In praise of maps that fold
February 5, 2013
In September 1889, years before Peter Pan took his inaugural flight, his creator declared that there was a new curse in the world. The curse was maps, specifically foldable maps — and more specifically still, maps that, once unfolded, could never be folded up again.
J.M. Barrie was 29 and living in Edinburgh when he noticed a trend in bookshops along the main street. When paying for your purchases at the counter, the bookseller would offer a new map that was “convenient for the pocket.” This, Barrie told readers of the Edinburgh Evening Dispatch, was tantamount to offering someone a prolonged period of unhappiness. He believed that almost every house in the city contained a map that the whole family, working together, could not shut. The energy expended in denouncing these maps “would build the Eiffel Tower in 13 weeks” (the tower had only recently opened and was hot news).
What to do when faced with this calumny? “Don’t kick it around the room,” Barrie advises, and “don’t blame your wife.” No wonder the directions to Neverland were as vague as “second to the right and straight on till morning.”
Barrie would have loved the present day. Hardly any folding maps now, of course, bar that mass of old crinkle clogging up the glove compartment. For why would anyone bother with them these days, and why would anyone risk ridicule by going to a store and spending money on one? Ah, let me count the ways. …
I fell in love with maps on my journey to school, dreaming about the extremities of the famous London Underground. How exotic it would be to one day travel to the very end of the Metropolitan or Piccadilly line. Forty years on, I’ve still never quite managed it.
I’ve used folding maps in Europe, those elegant and idiosyncratic things guiding us to the Parthenon or the Louvre, and I’ve spent days pondering the wonders of the luscious artifacts made by the Blaeu cartographic dynasty in mid-17th century Amsterdam and the tenuous, scratchy impressions made by William Clark as he trekked westward in 1804 with Meriwether Lewis and the Corps of Discovery.
But now we are at a crossroads, not to say a dimly lit cul-de-sac. The world of mapping has changed beyond recognition in the last few years, and it may be worthwhile considering what we are sacrificing in the interests of this pixilated advance.
The next generation may not be able to read a traditional map. Once there was a map of the world in every classroom, and a globe too, but these days kids will be lucky if they ever experience the shoulder-dislocating potential of pulling down an atlas in a library.
Why should this matter? GPS is now such a fundamentally useful part of our modern world that to lose it (something akin to turning off the world’s supply of oil and gas) would be to deny the great inevitability of human progress.

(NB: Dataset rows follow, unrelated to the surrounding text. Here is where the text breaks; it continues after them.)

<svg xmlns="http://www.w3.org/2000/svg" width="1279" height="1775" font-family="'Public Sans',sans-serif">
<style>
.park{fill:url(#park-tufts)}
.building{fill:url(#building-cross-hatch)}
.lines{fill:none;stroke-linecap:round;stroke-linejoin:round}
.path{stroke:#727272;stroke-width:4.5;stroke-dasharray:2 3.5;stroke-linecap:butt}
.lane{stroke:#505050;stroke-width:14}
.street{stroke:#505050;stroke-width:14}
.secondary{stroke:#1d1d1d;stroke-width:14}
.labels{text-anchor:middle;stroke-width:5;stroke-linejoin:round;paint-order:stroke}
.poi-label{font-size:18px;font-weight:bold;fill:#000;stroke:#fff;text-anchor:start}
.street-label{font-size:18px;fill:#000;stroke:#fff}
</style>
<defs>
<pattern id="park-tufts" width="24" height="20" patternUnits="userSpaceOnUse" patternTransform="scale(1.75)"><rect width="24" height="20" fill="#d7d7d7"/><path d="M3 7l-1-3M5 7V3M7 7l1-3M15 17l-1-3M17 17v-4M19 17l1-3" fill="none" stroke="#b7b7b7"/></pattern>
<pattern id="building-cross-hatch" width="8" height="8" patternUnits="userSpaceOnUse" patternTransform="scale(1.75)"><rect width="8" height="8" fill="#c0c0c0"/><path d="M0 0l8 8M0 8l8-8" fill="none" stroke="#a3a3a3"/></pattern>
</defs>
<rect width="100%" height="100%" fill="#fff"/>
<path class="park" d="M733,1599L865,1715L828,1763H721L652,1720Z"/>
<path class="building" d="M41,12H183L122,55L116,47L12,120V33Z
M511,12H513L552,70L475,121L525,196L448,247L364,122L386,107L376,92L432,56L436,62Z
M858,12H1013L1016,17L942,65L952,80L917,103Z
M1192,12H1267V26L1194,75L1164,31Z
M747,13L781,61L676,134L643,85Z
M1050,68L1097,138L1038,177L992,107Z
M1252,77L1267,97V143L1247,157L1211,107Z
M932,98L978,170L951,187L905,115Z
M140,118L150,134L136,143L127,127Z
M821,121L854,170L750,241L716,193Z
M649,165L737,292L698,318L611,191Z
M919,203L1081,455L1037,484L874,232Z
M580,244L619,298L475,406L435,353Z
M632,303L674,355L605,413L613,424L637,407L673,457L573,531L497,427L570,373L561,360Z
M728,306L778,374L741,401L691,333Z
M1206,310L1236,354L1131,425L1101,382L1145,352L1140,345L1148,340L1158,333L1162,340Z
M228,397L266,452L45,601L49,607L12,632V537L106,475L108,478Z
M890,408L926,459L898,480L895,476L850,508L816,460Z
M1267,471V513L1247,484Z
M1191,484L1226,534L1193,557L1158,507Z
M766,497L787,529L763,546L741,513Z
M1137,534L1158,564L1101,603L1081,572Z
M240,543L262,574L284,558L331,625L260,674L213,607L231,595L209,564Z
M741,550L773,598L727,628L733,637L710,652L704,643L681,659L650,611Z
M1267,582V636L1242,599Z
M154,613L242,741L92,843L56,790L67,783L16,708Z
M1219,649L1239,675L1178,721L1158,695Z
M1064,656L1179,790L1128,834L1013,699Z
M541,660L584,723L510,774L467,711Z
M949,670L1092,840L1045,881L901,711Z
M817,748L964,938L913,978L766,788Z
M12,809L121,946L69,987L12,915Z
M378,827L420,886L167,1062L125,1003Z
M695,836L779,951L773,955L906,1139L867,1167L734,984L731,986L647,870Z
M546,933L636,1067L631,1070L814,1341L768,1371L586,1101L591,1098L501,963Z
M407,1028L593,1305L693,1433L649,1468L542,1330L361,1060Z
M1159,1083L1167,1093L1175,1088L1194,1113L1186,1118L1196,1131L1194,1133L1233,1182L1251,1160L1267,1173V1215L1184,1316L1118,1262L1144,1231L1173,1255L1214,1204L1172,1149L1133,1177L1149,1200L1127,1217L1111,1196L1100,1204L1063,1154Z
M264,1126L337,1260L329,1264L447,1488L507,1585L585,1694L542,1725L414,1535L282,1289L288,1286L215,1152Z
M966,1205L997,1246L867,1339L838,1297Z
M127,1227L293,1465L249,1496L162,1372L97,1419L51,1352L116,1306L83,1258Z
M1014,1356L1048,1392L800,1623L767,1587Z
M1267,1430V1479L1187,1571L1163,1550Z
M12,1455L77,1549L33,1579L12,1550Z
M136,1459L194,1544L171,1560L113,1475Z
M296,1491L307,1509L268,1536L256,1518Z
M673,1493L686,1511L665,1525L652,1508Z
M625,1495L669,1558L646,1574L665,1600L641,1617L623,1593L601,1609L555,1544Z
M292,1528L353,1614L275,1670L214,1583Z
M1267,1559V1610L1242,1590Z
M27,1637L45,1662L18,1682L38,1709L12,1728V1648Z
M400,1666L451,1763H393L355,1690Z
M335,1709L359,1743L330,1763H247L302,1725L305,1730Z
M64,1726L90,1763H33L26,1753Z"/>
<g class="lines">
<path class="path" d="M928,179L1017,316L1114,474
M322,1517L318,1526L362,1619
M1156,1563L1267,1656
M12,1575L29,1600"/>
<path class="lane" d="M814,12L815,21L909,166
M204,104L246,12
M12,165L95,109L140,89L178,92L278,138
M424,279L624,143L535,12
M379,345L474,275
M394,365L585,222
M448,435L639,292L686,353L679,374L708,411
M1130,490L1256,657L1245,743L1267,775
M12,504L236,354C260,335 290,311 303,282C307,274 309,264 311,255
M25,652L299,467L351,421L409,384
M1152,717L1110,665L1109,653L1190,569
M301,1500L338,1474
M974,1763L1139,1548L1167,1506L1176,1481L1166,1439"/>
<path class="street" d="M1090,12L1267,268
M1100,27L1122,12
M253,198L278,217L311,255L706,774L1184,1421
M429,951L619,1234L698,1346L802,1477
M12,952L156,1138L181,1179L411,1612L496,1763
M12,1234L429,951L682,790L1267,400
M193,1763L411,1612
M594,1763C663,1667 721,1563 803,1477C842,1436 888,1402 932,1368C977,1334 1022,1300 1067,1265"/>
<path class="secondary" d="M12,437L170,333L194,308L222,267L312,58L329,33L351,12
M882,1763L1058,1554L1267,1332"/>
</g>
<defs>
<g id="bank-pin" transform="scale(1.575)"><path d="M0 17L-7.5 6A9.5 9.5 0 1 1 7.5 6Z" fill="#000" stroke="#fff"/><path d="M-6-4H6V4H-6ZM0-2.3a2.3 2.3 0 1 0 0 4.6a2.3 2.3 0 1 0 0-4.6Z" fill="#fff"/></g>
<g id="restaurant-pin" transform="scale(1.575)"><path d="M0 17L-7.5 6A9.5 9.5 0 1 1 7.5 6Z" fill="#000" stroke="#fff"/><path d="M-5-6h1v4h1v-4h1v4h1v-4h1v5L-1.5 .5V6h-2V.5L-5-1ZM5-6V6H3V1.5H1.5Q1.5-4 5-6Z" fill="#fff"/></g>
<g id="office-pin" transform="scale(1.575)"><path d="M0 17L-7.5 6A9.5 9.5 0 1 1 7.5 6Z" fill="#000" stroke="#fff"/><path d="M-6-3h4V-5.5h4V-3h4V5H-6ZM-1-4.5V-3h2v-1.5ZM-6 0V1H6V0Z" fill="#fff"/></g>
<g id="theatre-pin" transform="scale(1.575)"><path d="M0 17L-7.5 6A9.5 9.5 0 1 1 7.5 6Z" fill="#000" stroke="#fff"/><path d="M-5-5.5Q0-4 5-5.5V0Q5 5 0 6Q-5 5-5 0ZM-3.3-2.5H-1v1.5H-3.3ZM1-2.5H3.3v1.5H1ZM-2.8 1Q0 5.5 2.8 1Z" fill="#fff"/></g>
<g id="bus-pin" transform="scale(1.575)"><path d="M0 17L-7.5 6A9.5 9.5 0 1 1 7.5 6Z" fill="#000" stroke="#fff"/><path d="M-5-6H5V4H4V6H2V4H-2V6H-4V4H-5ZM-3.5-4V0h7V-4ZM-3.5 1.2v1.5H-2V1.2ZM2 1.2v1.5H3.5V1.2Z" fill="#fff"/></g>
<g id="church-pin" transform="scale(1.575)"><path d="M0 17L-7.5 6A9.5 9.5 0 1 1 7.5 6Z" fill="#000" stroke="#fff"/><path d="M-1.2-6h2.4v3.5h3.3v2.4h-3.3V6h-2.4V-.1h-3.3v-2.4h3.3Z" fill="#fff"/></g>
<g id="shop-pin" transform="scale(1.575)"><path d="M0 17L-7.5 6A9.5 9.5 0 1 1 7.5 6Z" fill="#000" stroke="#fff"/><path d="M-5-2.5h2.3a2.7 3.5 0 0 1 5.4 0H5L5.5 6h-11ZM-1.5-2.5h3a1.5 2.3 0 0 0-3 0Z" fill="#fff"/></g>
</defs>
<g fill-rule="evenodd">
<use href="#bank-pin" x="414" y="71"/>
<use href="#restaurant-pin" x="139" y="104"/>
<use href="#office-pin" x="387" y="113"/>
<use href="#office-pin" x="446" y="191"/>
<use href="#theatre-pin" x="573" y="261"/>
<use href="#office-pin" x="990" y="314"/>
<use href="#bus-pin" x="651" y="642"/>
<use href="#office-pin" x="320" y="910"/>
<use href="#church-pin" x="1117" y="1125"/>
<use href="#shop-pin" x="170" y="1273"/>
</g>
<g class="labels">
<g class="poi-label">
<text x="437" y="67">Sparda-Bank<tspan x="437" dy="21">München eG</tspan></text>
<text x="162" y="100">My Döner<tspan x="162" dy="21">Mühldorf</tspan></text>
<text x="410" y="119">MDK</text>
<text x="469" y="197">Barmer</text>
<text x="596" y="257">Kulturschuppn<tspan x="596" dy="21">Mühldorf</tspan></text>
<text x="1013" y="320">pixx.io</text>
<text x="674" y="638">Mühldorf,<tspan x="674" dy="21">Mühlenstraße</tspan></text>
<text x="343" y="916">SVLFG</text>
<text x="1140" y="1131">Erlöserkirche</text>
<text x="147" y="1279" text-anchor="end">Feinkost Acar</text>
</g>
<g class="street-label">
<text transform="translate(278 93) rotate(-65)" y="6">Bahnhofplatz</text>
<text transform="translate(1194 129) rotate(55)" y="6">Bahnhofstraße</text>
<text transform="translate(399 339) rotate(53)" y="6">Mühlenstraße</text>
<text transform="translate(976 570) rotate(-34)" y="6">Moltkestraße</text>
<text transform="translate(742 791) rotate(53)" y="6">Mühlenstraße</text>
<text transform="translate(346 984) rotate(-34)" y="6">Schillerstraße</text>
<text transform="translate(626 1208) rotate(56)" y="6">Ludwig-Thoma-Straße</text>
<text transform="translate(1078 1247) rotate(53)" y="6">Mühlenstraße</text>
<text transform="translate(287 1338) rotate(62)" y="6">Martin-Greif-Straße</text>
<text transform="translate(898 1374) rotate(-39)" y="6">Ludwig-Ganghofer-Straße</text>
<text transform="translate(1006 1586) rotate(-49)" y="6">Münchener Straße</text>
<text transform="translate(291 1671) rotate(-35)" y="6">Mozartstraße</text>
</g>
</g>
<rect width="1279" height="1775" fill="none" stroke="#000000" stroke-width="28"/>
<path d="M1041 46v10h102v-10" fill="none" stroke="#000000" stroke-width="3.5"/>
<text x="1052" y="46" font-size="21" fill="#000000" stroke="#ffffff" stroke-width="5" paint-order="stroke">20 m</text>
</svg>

But with GPS and digital mapping, we are saying goodbye to the sheer beauty of maps (especially the ones with those romantically treacherous Spanish galleons in search of lost treasure in the world’s oceans and the scaly sea creatures luring sailors to their grave). And we bid a fond farewell to the fine and slightly nutty idiosyncratic detail of British Ordnance Survey drawings and Rand McNally guides, with their wavy contours and unique symbols guiding us through soul-nourishing hikes and trails.
To squander all this is to lose a vital sense of our history.

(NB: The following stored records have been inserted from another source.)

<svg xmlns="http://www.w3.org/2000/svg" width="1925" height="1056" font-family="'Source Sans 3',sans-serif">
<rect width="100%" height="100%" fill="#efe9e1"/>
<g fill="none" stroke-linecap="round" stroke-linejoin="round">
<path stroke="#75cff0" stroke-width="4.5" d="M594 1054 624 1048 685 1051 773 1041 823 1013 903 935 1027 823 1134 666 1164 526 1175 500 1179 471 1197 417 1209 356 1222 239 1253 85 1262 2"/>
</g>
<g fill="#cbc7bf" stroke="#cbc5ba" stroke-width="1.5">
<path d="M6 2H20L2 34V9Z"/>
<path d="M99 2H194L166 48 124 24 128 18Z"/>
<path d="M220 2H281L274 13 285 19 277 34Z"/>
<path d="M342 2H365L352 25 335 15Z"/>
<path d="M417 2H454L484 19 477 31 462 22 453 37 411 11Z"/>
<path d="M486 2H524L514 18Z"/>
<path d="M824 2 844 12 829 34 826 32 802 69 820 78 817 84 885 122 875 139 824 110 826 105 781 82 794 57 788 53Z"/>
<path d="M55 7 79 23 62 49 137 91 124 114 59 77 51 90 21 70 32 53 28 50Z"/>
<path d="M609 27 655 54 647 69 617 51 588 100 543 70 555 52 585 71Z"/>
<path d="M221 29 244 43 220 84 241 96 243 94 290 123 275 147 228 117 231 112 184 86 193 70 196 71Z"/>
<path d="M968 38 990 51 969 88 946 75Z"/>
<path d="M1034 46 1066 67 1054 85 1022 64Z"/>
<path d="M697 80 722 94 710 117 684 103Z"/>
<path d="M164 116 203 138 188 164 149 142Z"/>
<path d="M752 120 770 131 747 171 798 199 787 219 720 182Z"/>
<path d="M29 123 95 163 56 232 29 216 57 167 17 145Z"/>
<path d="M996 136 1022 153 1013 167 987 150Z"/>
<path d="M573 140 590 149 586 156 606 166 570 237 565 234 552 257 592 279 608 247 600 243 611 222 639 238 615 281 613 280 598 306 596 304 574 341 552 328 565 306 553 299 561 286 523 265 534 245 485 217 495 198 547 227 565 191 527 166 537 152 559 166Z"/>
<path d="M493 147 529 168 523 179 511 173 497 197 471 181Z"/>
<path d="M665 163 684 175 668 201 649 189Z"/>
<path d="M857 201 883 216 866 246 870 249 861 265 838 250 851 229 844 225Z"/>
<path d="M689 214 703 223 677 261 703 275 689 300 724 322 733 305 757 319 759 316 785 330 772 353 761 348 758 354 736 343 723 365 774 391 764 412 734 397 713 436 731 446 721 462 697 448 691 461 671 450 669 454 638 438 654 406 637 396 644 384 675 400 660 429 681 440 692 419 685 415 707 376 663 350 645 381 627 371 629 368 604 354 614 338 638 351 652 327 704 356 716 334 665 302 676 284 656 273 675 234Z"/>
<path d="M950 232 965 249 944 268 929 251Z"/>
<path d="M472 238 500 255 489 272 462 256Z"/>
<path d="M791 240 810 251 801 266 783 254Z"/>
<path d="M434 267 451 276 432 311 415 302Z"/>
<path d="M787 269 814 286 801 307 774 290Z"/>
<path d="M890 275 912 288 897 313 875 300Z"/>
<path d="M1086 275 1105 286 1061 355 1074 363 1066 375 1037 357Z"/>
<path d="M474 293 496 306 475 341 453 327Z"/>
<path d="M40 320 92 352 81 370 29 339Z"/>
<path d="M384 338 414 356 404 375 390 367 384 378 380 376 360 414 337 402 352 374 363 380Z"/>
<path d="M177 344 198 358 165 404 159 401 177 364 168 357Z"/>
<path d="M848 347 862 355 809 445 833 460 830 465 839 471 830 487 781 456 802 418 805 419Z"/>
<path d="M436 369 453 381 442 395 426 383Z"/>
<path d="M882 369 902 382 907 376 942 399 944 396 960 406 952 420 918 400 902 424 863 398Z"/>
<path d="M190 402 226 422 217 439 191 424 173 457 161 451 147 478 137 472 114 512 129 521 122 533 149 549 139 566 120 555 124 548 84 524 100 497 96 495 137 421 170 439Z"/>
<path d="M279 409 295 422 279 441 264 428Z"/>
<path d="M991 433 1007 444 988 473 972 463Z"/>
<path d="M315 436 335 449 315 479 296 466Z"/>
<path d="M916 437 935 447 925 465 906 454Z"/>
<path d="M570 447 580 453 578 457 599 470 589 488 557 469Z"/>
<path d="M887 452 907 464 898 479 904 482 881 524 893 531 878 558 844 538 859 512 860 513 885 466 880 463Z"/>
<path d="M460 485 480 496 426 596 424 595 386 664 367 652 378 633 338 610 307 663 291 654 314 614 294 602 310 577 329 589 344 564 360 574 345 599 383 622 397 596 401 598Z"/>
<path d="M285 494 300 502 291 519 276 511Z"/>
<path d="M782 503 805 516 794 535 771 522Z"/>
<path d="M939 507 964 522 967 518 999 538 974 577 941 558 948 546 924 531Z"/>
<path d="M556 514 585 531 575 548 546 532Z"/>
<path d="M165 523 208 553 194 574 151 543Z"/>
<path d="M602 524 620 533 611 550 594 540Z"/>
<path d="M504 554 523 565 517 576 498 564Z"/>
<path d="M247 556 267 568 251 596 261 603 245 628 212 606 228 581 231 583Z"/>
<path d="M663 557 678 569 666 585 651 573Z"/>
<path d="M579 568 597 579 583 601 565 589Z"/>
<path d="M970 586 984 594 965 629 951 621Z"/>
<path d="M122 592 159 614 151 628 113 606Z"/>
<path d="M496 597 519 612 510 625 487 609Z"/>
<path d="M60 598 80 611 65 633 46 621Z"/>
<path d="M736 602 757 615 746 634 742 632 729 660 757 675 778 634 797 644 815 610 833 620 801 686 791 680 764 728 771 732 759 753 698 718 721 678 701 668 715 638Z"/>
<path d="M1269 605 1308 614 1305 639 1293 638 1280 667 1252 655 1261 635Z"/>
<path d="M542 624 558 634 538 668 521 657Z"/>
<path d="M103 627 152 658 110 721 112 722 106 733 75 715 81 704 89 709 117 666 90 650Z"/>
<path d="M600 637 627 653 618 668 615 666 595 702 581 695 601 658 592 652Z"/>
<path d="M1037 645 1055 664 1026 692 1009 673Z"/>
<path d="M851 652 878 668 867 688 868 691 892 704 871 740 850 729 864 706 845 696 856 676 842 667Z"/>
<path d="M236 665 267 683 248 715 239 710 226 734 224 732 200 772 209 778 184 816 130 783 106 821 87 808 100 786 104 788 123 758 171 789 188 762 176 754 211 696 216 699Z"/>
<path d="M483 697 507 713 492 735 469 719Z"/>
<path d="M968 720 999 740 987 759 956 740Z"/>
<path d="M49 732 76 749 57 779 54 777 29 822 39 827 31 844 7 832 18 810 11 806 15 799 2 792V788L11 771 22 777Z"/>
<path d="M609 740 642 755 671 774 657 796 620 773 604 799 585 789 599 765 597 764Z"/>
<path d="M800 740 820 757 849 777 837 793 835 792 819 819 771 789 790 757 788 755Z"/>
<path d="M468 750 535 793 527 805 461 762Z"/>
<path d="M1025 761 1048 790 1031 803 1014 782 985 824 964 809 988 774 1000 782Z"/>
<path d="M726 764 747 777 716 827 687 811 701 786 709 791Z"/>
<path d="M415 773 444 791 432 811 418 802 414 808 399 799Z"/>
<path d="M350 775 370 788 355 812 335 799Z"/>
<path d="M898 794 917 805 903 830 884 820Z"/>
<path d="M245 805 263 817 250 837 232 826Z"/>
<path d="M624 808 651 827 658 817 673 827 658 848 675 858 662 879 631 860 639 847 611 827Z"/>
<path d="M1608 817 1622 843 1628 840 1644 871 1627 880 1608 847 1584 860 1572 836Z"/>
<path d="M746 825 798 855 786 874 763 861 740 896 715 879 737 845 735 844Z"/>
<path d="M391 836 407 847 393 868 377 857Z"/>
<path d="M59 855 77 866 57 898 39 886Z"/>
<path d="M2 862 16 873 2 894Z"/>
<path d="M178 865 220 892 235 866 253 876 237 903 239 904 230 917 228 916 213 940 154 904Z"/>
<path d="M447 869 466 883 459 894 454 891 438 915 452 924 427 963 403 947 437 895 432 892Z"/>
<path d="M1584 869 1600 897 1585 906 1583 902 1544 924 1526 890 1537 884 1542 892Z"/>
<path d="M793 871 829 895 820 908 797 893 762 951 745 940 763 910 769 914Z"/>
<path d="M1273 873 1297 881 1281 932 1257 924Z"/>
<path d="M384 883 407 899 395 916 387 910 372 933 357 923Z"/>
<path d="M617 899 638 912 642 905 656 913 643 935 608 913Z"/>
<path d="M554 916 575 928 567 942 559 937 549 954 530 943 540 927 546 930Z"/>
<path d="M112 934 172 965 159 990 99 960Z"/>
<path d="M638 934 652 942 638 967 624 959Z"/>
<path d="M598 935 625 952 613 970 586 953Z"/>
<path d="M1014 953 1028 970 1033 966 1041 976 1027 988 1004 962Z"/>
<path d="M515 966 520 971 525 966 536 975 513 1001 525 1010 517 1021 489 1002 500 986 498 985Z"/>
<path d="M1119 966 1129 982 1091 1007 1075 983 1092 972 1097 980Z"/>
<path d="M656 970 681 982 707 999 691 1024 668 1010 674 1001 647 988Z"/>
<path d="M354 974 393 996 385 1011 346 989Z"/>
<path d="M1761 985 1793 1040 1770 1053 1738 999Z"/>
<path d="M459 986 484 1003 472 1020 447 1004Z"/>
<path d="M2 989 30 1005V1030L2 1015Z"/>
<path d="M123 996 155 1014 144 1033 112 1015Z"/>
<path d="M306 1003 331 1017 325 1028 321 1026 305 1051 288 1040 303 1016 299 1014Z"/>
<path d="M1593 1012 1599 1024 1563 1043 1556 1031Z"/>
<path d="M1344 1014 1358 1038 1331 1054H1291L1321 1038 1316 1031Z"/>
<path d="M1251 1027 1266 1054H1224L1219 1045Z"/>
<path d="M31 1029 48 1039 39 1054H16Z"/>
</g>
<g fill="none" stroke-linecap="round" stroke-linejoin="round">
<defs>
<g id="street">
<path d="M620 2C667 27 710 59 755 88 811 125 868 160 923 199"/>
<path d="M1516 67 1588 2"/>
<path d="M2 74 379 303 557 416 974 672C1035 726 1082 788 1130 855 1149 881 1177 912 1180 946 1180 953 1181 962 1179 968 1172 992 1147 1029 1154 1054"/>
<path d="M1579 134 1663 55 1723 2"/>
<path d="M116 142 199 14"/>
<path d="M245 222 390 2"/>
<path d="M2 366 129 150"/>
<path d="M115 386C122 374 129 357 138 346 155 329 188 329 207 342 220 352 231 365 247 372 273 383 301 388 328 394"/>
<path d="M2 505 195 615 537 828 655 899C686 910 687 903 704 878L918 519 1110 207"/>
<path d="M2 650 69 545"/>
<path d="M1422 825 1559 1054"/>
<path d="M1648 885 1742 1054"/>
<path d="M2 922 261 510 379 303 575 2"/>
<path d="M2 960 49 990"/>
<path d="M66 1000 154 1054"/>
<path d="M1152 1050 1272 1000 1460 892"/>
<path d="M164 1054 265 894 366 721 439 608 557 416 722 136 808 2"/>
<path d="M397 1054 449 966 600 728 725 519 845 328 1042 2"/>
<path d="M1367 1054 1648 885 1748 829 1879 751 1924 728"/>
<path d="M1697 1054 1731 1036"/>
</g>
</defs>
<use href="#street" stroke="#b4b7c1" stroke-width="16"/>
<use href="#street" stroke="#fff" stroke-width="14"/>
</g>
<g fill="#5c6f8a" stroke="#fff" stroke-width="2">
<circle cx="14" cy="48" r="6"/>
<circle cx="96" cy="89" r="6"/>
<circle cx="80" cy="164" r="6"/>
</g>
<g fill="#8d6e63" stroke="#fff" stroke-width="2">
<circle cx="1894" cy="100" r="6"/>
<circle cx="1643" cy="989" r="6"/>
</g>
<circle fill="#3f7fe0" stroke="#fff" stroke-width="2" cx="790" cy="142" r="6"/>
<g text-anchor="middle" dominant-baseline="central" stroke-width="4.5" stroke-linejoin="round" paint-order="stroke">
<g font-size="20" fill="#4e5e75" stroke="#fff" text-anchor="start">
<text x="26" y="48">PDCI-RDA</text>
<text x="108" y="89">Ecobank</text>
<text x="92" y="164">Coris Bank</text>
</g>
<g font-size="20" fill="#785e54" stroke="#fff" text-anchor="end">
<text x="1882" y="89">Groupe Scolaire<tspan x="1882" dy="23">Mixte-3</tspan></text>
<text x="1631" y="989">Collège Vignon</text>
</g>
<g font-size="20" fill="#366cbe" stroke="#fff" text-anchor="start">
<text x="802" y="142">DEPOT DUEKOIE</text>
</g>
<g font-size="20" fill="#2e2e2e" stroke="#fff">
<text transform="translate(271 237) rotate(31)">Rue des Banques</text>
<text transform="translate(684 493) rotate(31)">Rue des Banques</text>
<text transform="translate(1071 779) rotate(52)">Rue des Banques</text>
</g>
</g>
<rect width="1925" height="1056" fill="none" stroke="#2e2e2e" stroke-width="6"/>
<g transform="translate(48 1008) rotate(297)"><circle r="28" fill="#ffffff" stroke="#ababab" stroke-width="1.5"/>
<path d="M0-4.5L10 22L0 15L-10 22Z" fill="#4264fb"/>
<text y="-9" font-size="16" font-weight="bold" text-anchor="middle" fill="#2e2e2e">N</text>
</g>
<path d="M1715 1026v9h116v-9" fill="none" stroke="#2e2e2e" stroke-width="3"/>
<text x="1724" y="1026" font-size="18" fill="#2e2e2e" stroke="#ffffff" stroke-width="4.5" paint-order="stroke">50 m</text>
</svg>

Every nation’s maps tell their own stories, reflecting our best and worst attributes: discovery and curiosity, conflict and destruction. They chart our transitions of power.
Physical maps have been a key part of our world since we first began finding our way to food and shelter on the African plains as hunter-gatherers. Indeed, evolutionary biologist Richard Dawkins speculates that the very first maps came about when a tracker, accustomed to following trails, laid out a map in the dust. And Spanish archaeologists identified a map scratched on a stone by cave dwellers around 14,000 years ago. Dawkins goes on to wonder whether the creation of maps — with their concepts of scale and space — may even have kick-started the expansion and development of the human brain.
But now we may be losing aspects of our personality and nationhood. Every Google map looks the same wherever you turn it on. My one big hope for the creative possibility of digital mapping lies, bizarrely perhaps, in computer games; parents used to despair of these mind-numbing time-sucks, but now their creations of vast mythical and futuristic worlds demand advanced spatial skills both from their cartographers and players. It may be the only way the young will appreciate maps the way they used to do in literary fiction.
Maps have always had a power to thrill, and they make armchair travelers of us all. But you can’t be an armchair traveler with the map on your phone. With a phone and satellite navigation, you can travel between continents and not have the slightest idea how you got there (particularly if you’re using Apple Maps). With digital maps, we very rarely look up, and we miss famous landmarks and the transient beauty of the world around us.
Once Jerusalem was at the center of world maps, but now it is always us at the center, usually trying to get somewhere with our hand-held technology. And perhaps, very slowly, we are shrinking a vital part of our brain too — the bit that develops spatial awareness and once used to make explorers of us all.
Digital accuracy is one thing, but the spirit of romantic adventuring to places unknown is another, and a valuable one. J.R.R. Tolkien got it profoundly right when he claimed “not all those who wander are lost.”
Simon Garfield is the author, most recently, of “On the Map.” He wrote this for the Los Angeles Times.